Step 1: Apache NiFi Magic
QueryDatabaseTable: One for each table picking a sequence id primary key the tables have. Could also do timestamp.
ConvertAVROtoORC: Point to /etc/hive/conf/hive-site.xml
PutHDFS: Store in a separate HDFS, write this down as we need it for polybase.
ReplaceText (GenerateHiveDDL): Builds create Hive table string automagically. You can do this manually.
PutHiveQL: Runs the Hive table creation DDL. You can do this manually.
For my example, I had six tables to do.
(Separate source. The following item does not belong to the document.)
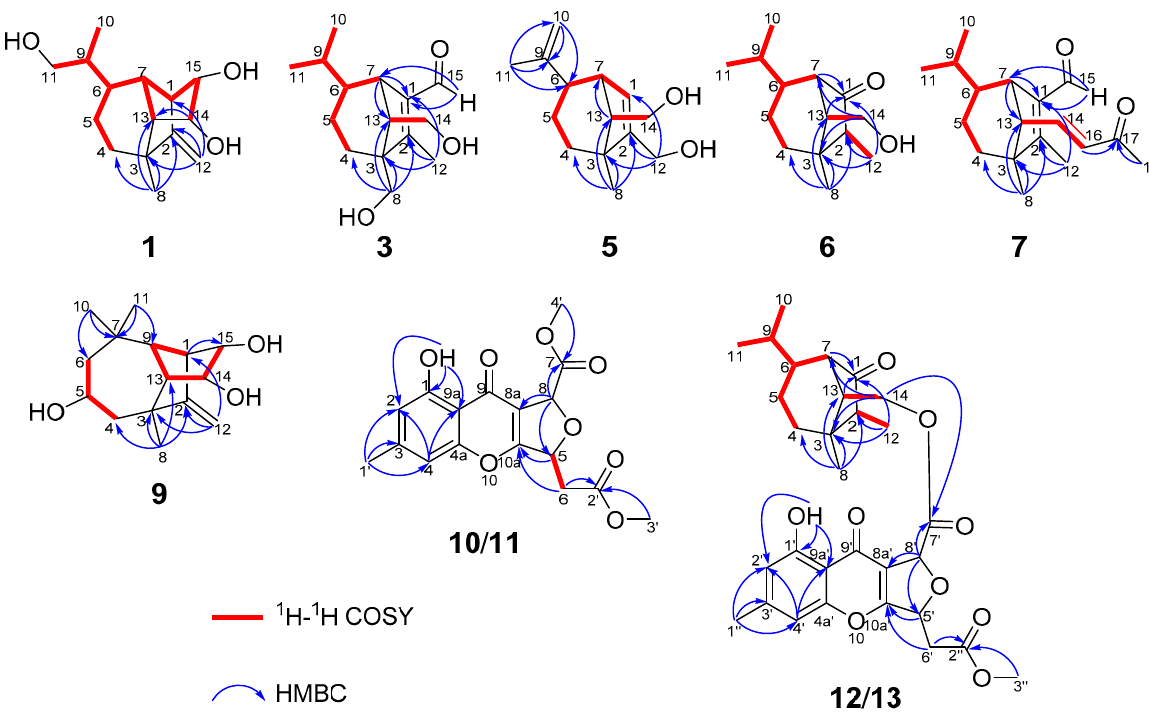
Figure 2. Key 1 H– 1 H COSY and HMBC correlations for 1 , 3 , 5 , 6 , 7 , and 9 – 13 .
So I just copied that set of processors and made 5 copies and changed table names and HDFS directories. That's all folks.
Step 2: Prepare Polybase
Change the yarn-site.xml
file on the SQL Server machine to point to the HDP 2.5.
Step 3: Run DDL Necessary for Polybase Access to Hadoop
CREATE EXTERNAL DATA SOURCE [HDP2]
WITH( TYPE = HADOOP, LOCATION = 'hdfs://hadoopserver:8020')
CREATE EXTERNAL FILE FORMAT ORC WITH (
FORMAT_TYPE =ORC );
( [myid] int NULL,
[yourid] int NULL,
[theirid] varchar(64) NULL,
[somedata] varchar(255) NULL, [somedata] int NULL)
DATA_SOURCE =HDP2, FILE_FORMAT =ORC );
2b. Create an external data source pointing to your HDFS on HDP
2c. Create an external file format like ORC that your tables use. I recommend ORC.
2d. Create your external tables pointing to their HDFS directories containing ORC files.
Step 4: Polybase Federated Query
SELECT TOP (1000) [id], hs.[id], hs.[name], c.[description]
FROM [database].[dbo].[MyHiveTable] hs,
WHERE c.id = hs.id
ORDER BY c.name desc
You don't get much easier than that. Looks like a regular table, acts like a regular table, queries like a regular table. Users won't know or care where the data is. They don't have to know you have 100 petabytes of data sitting in a massive Hortonworks Data Platform.